Ingredients:
- 1 lb chicken breast, finely diced
- 2 cups sour cherries, pitted and halved
- 1 medium yellow onion, finely diced
- 2 tbsp unsalted butter
- 1 tsp dried thyme
- 1/2 tsp salt
- 1/4 tsp black pepper
- 1 tbsp cornstarch
- 1 tbsp water
- 1 package (17.3 oz) frozen puff pastry, thawed
- 1 large egg, beaten
- 1 tbsp coarse sea salt
Instructions:
- Heat the butter in a skillet over medium-high heat. Add the diced chicken and sear until golden brown and cooked through (about 5-7 minutes). Toss in the onions and sauté until they become translucent and slightly caramelized.
- Stir in the pitted cherries, thyme, salt, and pepper. Simmer for 3-5 minutes until the cherries soften. Stir in the cornstarch slurry (cornstarch mixed with water) and cook for another 2 minutes until the sauce is thick and glossy. Remove from heat and let cool slightly.

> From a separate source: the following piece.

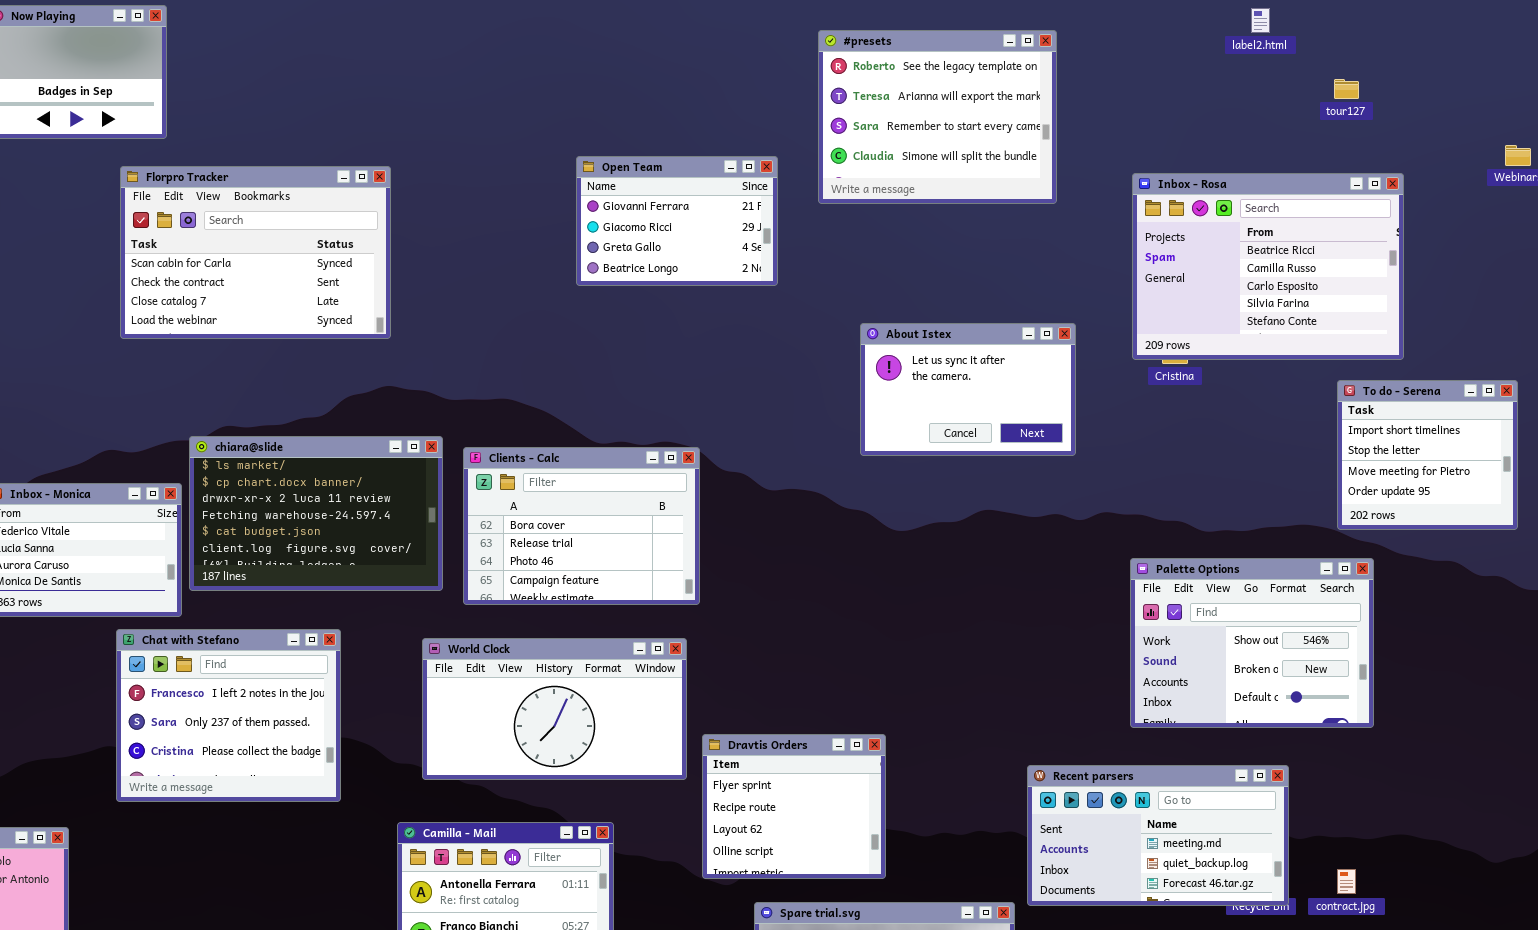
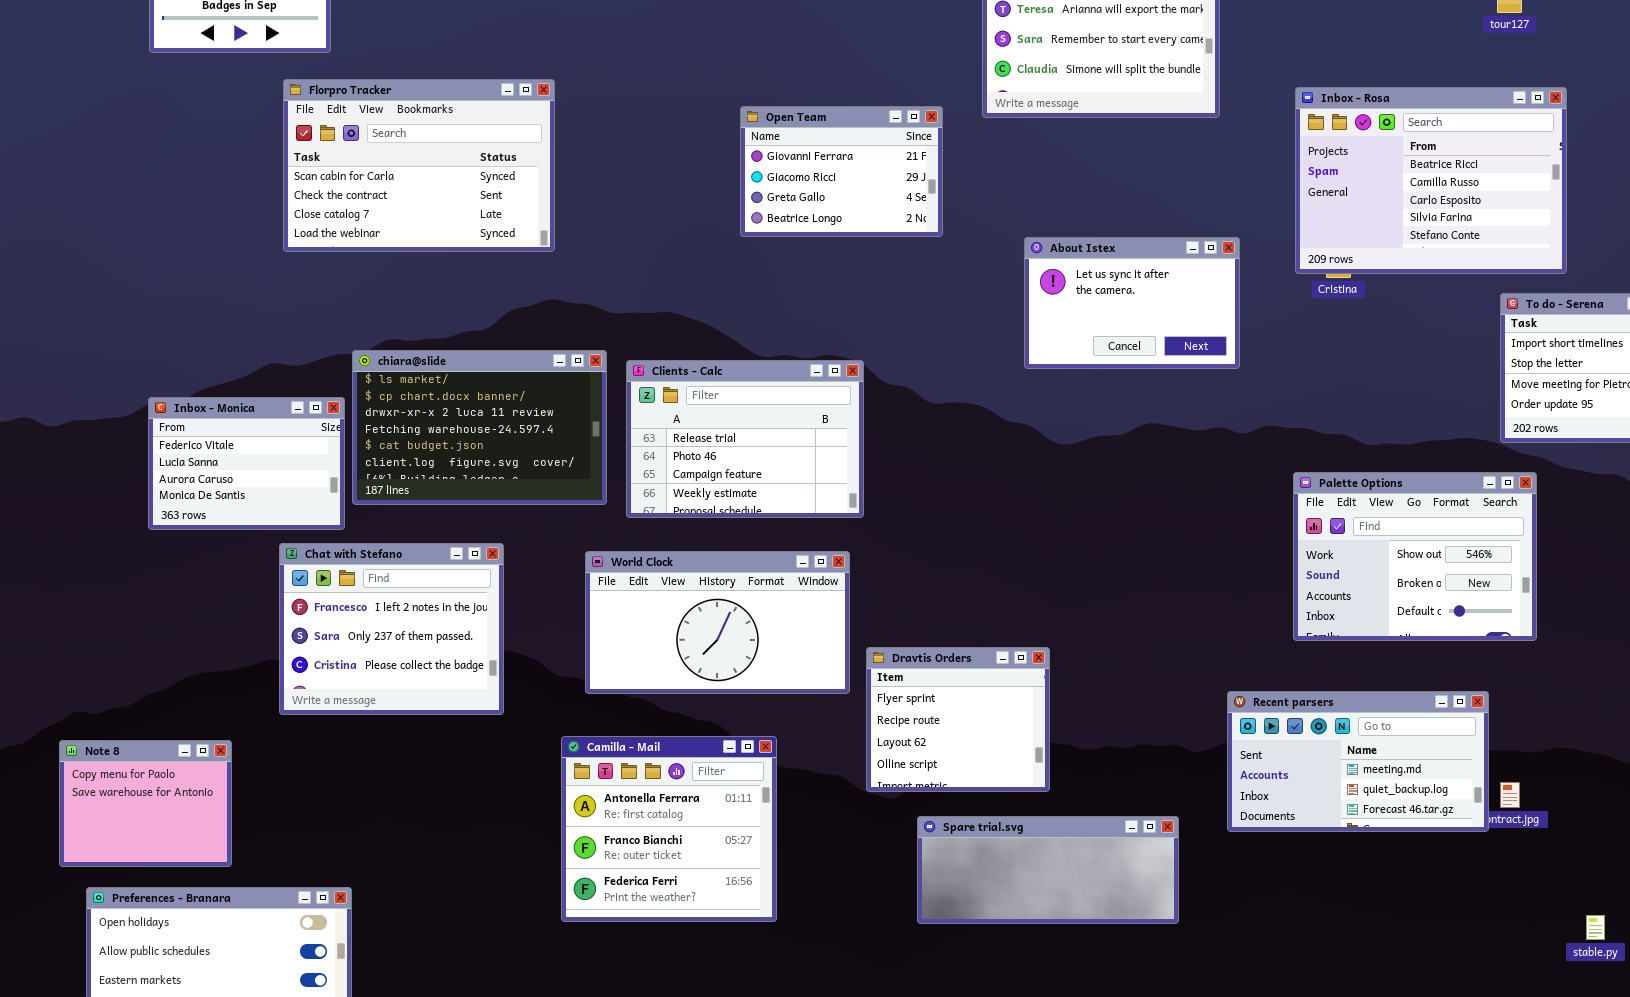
Open Team: [576,156,778,286] -> [740,106,943,237], moved
Clients - Calc: [463,447,700,605] -> [626,360,864,518], scrolled down 1 row
Recent parsers: [1027,765,1289,906] -> [1227,691,1489,832], moved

- Roll out the puff pastry on parchment paper and cut the dough into 12 equal rectangles (approximately 4x6 inches). Place 2 tablespoons of the cooled cherry-chicken mixture in the center of each rectangle.

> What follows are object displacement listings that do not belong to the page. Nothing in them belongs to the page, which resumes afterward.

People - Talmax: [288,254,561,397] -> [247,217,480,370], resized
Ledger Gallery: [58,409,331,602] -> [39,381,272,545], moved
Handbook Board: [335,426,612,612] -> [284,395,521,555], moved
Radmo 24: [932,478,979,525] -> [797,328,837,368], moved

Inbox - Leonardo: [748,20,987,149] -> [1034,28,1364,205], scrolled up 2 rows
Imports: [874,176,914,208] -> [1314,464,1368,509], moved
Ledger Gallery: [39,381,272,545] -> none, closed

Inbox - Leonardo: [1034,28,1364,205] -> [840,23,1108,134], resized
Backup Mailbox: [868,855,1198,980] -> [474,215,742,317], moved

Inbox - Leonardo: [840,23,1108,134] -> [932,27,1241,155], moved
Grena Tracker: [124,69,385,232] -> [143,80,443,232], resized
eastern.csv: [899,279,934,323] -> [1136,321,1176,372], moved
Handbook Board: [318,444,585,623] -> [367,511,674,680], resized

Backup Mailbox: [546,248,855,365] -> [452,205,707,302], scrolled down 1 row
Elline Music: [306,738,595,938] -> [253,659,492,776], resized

- Fold the pastry over the filling to create a rectangle. Use a fork to crimp the edges tightly. Brush the tops with the beaten egg wash and sprinkle with coarse sea salt.
- Place the pies in a preheated oven at 400°F (200°C). Bake for 15-20 minutes or until the crust has puffed and turned a deep mahogany gold. Let them rest for 5 minutes before serving.